In my talk, I will argue that here and elsewhere in Russophone poetry, devices of multilingualism serve to mark specific non-Russian national or regional contexts and, as in the case of Averbukh and Skarynkina, to distance the authors and their texts from Russia and Russian literature. Moreover, multilingualism functions as a mnemonic strategy: mother’s languages serve as an archive in which the memories of the twentieth century are stored, memories of dramatic and tragic histories of Russian-Soviet borderlands, of colonial violence, war, genocide, and displacement. On the other hand, however, mothers’ multilingual languages also function as a powerful source of poetic creativity and productivity for their descendants. Ultimately, insofar as multilingual literature questions and undermines nationally conceived linguistic unity and normativity, I suggest thinking of multilingualism as an innovative and efficient means of resistance to national-chauvinistic, illiberal and anti-democratic political tendencies.
The lecture is organized within the framework of the IMPULZ grant Translation and cross-lingual stylistic transfer: Towards a theory of language contact in literature and in collaboration with the East Centre at the University of East Anglia.
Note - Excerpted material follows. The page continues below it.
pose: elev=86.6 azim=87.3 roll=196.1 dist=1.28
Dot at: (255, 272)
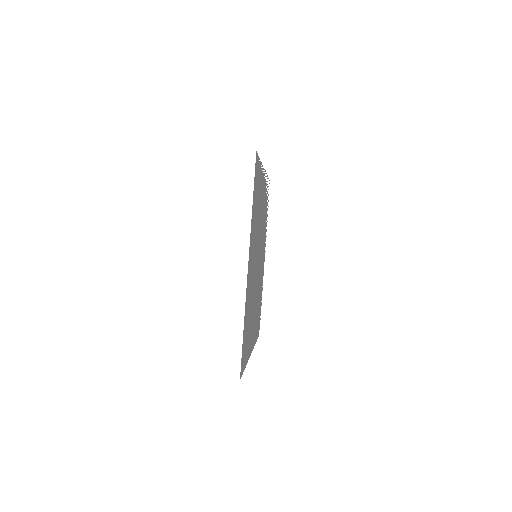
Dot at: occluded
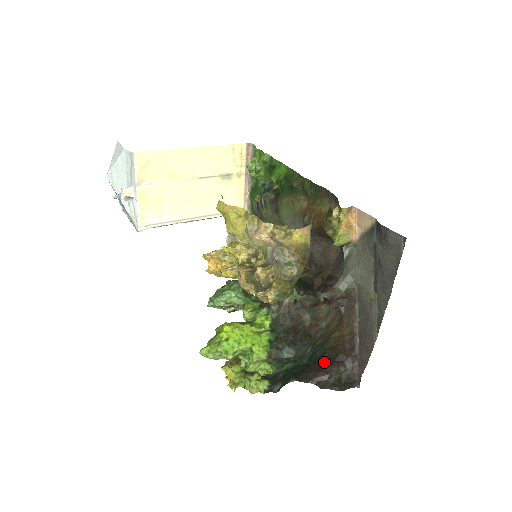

Miriam Finkelstein is Professor of Slavic Literatures and Literary Theory at the University of Konstanz, Germany. Her main research areas include global Russophone literatures with a special interest in poetry, translingual and multilingual literatures in and from Eastern Europe, Russian-Jewish literature. Currently, she is completing her second book about memory and history narratives in recent Russian-American and Russian-German fiction.